Gabriel Attal se donne dix ans pour mener le chantier de la fraude sociale, avec une première étape en 2027: "deux fois plus de résultats qu'en 2022", soit un objectif de trois milliards d'euros de redressements par an. Ces redressements ont déjà augmenté de 35 % depuis cinq ans, selon lui.
- Il promet la création de 1.000 postes supplémentaires durant ce quinquennat et un investissement d'un milliard d'euros dans les systèmes d'informations.
Engagé dans une opération de séduction des classes moyennes, dont il veut rétablir la confiance dans les services publics, le gouvernement veut cibler les retraités de plus de 85 ans vivant hors des frontières européennes afin de mieux identifier ceux qui sont décédés mais dont les proches continuent à percevoir des allocations.
Le ministre veut aussi "renforcer" les conditions de résidence en France
Selon Gabriel Attal, plus d'un million de pensions sont versées à l'étranger, dont la moitié hors d'Europe et 300.000 en Algérie.
Le ministre veut aussi "renforcer" les conditions de résidence en France "pour bénéficier d'allocations sociales". Il faudra désormais passer neuf mois de l'année dans le pays, contre six actuellement, pour bénéficier des allocations familiales ou du minimum vieillesse.

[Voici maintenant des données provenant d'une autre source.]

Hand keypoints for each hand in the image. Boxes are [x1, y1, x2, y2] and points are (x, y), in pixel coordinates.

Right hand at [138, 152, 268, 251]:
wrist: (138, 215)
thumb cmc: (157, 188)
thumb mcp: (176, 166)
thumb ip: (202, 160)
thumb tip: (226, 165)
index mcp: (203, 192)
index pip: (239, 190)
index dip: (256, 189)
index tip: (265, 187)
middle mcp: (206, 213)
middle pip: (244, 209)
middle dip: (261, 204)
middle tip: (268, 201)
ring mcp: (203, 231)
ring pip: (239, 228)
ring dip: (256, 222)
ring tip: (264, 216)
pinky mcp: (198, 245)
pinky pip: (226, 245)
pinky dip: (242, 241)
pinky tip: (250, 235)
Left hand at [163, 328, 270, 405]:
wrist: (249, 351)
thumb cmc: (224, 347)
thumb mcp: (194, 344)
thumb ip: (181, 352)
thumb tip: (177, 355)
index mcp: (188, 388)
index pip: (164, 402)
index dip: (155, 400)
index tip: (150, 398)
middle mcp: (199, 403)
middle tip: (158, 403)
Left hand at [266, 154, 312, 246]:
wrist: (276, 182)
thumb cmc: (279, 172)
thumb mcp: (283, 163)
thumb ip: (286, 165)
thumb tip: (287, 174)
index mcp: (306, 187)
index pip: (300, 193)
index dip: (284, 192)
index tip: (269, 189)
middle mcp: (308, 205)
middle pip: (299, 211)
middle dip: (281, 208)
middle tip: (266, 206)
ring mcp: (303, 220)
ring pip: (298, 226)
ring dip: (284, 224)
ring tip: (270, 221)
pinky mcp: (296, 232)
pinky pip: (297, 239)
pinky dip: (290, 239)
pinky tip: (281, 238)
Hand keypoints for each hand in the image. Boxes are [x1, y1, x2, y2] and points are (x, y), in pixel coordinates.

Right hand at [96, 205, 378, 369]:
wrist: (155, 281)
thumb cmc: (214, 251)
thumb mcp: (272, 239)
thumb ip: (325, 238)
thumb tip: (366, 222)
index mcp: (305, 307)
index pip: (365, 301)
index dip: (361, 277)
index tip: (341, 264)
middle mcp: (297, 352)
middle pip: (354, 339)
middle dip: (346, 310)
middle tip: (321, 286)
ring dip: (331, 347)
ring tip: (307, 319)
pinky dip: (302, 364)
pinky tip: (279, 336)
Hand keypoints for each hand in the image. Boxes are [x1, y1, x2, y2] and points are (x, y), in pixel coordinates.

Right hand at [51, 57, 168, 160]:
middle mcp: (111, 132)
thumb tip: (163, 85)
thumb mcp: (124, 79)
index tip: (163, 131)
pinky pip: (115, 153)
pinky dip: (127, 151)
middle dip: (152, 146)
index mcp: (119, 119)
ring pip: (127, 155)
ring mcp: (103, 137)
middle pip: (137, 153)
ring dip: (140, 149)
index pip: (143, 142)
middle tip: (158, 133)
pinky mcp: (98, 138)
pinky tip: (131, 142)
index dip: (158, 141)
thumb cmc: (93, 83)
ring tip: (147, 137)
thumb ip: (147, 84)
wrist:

De même pour les aides au logement (APL) qui ne nécessitent aujourd'hui que huit mois de présence.
Gabriel Attal souhaite notamment que les organismes de protection sociale puissent vérifier les listes de passagers des compagnies aériennes et saisira la Commission nationale de l'informatique et des libertés (CNIL).
Concernant les cotisations des employeurs, il entend augmenter les moyens des Urssaf pour limiter la fraude, à travers des embauches et un meilleur croisement des données.
En outre, le plan prévoit le paiement à la source des cotisations des micro-entrepreneurs par les plateformes qui les font travailler, à l'instar d'Uber ou Deliveroo, car un certain nombre sous-déclarent, ce qui représente selon le ministre "une bombe sociale à retardement" dans la mesure où ils ne cotisent pas assez.